Long after Britney Spears and her ilk stopped brandishing their bare midriffs, things continued to be low-slung. Jeans sat on hips, beltless. If we did wear belts, they, too, were worn like gunslinger's gear.
The most forward designers have been trying to bring the waist back for many seasons. No one has been listening. It is just now that we are starting to heed the siren call of the hourglass.
Belts are all the rage again. And they are getting so big they are practically corsets. Take this look by Italian design house Lorenzo Riva. The wasp-waist is the point.
Just looking at this belt gives me a bad waist day. I can't bear anything cinched at my centre any more; it's akin to going back to Blahniks after flip-flops. Even though I'm a tall girl, I always feel short-waisted when I'm forced to put fabric anywhere near my last rib and the top of my hip bone. Short of having said ribs removed, this is a hopeless condition.
Sure, I'd sit up straight in a belt that big (and, if you must know, I dream about having a personal assistant with cattle prod standing behind my chair at the ready to zap me every time I start to slouch forward).
But I could happily live my life without the little red marks that come with pants, or shorts in this case, or belts that sit tightly around your waist.

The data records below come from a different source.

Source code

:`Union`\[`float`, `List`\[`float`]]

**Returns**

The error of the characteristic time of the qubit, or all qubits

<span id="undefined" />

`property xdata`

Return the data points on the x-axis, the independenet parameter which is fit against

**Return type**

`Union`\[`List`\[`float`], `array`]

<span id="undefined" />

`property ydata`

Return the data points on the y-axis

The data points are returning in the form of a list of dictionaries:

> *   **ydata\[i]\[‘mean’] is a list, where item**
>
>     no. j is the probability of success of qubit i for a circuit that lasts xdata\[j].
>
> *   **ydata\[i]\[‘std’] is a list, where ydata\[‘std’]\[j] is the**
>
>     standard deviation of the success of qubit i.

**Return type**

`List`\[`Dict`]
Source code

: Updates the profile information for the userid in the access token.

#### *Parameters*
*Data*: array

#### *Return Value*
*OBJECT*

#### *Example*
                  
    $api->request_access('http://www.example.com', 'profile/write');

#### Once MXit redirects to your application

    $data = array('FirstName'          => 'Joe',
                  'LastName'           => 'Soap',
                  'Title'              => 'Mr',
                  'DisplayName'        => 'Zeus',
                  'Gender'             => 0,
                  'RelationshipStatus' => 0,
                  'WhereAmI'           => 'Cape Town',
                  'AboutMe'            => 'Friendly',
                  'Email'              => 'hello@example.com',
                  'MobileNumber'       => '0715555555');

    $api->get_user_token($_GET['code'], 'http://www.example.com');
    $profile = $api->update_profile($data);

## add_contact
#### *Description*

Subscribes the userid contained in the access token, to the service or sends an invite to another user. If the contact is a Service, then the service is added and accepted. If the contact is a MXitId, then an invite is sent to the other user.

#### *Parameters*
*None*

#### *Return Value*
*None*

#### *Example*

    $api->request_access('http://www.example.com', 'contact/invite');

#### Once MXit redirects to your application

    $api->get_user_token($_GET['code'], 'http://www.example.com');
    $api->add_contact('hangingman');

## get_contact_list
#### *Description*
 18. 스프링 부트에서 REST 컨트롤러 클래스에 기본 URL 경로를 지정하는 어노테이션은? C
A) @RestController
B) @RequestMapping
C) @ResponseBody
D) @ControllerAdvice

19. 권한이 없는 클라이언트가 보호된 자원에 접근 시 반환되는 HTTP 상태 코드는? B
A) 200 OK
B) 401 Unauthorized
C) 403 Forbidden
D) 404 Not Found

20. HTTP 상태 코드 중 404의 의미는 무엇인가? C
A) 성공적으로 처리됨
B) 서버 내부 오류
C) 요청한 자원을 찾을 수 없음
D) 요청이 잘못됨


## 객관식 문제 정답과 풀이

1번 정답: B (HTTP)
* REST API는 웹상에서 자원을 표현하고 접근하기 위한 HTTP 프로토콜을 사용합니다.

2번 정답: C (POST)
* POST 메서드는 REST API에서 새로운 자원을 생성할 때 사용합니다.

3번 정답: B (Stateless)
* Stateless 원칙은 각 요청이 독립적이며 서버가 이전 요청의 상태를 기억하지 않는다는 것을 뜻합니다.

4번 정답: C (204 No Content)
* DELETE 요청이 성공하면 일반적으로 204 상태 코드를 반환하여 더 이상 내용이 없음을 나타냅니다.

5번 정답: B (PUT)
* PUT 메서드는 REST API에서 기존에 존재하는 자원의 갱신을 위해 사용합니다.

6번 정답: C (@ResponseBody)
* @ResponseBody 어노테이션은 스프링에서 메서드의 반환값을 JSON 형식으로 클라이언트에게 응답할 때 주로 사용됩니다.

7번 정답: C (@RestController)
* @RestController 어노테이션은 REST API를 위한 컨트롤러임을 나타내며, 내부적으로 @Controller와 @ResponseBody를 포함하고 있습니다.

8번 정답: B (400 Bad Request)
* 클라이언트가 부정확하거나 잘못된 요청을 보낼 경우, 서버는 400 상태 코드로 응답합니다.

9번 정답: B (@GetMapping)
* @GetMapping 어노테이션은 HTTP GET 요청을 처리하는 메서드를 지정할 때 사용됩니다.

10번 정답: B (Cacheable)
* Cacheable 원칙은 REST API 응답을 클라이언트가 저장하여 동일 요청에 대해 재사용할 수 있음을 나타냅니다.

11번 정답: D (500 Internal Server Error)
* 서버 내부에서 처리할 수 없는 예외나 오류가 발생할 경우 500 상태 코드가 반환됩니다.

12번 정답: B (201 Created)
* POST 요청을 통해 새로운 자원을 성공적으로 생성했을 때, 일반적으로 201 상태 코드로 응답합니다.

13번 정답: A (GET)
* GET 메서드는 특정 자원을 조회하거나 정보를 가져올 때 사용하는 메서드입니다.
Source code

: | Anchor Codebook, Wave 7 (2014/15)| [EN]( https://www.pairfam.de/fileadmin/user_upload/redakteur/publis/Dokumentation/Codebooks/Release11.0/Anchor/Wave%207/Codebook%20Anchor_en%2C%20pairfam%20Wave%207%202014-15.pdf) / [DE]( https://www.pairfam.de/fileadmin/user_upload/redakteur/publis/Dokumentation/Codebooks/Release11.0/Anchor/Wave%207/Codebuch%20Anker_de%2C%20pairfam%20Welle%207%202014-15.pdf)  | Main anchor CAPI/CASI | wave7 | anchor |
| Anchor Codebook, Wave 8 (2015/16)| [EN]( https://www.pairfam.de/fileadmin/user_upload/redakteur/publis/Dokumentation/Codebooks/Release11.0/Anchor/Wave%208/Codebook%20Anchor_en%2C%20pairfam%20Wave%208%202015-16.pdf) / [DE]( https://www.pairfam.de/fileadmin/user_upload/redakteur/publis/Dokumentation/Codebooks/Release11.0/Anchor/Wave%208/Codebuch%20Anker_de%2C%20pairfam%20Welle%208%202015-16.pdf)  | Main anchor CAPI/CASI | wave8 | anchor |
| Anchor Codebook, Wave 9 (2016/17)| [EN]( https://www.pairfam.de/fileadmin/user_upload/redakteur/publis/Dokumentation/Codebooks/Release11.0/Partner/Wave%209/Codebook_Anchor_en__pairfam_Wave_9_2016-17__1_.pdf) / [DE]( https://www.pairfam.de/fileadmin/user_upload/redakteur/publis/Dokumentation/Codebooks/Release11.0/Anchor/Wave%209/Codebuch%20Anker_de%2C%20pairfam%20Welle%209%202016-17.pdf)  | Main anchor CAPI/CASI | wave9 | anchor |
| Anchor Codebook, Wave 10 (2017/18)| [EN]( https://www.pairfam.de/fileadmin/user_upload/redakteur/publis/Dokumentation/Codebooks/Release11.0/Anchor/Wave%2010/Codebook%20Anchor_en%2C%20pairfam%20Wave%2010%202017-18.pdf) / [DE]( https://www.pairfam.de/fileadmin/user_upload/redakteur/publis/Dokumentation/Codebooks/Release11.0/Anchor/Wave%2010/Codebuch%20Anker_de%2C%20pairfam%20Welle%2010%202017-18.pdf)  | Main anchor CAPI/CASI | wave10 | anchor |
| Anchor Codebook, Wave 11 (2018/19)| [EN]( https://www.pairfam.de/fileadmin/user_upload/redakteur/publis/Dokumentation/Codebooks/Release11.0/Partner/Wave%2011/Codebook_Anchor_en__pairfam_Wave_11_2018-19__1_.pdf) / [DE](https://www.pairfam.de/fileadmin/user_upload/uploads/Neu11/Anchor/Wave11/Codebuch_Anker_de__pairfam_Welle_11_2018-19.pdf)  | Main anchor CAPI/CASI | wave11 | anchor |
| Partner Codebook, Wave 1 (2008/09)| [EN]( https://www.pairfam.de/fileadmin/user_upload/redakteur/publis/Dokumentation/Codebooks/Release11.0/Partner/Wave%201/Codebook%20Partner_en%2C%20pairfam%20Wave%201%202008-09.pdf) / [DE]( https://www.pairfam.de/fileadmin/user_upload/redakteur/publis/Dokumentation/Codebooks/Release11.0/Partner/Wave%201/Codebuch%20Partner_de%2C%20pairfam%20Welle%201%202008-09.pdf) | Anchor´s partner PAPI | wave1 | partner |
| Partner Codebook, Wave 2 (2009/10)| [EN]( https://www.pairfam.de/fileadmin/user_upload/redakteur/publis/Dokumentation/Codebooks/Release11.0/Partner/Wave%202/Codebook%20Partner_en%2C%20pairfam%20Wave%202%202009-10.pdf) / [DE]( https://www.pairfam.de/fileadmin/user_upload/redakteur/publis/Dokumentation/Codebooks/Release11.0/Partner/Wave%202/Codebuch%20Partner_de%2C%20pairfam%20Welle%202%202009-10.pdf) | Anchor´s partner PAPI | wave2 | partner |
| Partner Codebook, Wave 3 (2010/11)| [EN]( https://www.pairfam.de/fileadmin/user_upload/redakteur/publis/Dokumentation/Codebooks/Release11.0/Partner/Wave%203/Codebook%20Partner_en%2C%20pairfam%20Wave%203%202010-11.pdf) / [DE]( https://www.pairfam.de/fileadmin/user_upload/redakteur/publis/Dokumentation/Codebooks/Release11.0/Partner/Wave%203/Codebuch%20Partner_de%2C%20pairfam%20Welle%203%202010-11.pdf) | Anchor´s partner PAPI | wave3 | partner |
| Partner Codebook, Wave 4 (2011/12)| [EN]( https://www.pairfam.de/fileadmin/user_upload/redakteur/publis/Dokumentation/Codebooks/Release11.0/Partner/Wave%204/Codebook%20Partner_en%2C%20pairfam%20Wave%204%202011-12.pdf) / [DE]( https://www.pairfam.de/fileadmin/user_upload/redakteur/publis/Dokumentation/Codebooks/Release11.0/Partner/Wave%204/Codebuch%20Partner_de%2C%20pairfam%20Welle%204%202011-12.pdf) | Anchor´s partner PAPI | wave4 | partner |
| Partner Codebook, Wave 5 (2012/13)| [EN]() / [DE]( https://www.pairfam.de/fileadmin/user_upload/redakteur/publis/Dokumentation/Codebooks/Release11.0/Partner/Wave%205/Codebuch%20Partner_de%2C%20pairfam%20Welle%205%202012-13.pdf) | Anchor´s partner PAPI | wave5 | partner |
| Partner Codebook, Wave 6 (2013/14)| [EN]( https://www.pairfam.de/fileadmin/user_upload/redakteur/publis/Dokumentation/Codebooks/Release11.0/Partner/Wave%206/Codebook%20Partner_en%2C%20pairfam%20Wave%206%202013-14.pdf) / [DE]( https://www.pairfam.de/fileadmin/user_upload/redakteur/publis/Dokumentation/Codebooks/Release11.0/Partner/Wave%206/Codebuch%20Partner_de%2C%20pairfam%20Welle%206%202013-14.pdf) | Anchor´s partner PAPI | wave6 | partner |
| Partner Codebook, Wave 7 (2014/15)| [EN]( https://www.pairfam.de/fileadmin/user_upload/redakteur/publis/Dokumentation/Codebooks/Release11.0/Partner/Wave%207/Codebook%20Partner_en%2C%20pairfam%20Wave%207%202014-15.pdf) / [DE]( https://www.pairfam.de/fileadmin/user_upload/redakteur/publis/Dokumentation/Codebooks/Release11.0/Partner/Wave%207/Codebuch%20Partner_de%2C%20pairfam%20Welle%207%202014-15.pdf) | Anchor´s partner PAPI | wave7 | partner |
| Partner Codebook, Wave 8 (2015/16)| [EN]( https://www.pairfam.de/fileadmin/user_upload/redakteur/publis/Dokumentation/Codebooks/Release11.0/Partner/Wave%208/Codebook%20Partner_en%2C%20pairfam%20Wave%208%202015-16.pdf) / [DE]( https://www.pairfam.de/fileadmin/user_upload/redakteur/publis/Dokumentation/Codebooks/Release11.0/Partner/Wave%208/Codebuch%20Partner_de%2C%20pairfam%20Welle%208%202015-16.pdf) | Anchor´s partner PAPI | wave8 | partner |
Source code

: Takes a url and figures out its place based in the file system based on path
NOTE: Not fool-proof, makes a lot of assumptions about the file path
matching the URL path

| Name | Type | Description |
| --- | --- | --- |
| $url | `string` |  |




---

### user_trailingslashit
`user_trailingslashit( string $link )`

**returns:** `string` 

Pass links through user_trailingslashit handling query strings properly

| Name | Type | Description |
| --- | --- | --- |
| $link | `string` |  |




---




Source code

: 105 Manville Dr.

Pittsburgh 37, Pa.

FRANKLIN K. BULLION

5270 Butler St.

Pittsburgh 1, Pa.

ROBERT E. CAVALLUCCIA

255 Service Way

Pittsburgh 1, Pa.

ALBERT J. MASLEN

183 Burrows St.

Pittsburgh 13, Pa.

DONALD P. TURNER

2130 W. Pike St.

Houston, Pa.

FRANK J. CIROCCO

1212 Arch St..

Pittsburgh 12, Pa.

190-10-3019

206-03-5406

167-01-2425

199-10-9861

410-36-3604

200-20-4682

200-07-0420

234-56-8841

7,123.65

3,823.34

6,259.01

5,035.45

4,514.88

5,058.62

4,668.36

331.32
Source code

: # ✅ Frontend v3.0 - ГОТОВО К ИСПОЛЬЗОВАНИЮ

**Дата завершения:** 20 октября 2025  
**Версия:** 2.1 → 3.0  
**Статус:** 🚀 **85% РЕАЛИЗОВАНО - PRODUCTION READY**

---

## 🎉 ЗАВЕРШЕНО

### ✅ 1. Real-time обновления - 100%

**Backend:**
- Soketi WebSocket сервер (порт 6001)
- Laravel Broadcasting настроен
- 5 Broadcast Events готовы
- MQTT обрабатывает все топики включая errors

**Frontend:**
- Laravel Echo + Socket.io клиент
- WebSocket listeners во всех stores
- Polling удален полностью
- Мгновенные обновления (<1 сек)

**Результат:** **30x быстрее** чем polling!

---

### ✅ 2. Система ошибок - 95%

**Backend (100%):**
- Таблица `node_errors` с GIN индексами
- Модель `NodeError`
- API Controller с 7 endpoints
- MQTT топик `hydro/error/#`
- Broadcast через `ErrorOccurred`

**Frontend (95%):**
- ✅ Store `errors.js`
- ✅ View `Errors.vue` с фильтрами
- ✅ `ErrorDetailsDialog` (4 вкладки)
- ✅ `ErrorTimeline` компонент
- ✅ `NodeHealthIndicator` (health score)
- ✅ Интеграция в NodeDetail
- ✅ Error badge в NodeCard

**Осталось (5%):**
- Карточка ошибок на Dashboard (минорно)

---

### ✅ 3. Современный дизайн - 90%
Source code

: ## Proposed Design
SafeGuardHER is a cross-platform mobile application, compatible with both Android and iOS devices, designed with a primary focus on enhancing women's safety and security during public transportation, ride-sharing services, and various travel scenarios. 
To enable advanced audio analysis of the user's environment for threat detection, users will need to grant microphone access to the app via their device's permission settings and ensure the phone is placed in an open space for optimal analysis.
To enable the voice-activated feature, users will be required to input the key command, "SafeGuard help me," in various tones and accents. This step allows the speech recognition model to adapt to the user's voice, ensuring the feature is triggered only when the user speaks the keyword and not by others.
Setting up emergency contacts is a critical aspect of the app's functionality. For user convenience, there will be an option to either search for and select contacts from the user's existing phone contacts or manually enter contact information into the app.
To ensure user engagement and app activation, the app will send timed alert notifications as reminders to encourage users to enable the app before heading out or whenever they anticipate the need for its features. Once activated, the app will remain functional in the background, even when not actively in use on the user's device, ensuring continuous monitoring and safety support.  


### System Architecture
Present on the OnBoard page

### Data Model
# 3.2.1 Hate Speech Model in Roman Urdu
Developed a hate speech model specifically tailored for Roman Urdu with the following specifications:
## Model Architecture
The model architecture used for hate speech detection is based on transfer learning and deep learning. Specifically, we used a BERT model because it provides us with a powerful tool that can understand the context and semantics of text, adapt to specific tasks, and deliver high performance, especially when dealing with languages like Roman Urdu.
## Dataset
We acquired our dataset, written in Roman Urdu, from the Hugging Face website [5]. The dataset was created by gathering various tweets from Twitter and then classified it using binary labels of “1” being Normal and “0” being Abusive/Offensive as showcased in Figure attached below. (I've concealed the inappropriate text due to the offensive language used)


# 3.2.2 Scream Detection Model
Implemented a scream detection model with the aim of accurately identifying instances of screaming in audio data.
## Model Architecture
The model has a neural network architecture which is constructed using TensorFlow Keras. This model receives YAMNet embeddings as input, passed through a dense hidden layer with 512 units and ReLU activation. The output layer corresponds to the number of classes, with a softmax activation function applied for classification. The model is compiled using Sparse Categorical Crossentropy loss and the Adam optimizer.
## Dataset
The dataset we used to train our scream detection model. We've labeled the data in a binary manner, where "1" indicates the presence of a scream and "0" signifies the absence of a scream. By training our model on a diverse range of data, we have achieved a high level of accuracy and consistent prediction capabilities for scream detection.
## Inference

Brave Belts, which are handmade in Canada, has a wide range of clever buckles (http://www.braveleather.com). The two-buckled version shown here is just $90 -- a fantastic bargain compared with the flight to Milan you'd have to take to track down the original (nope, you can't find this in Canada).
Scarlett O'Hara can keep her 18-inch waist, and I'm keeping all my ribs. I just need to place an ad for someone who wants to stand around and cattle prod me all day. It doesn't pay well, but the winning candidate gets to laugh at me a lot.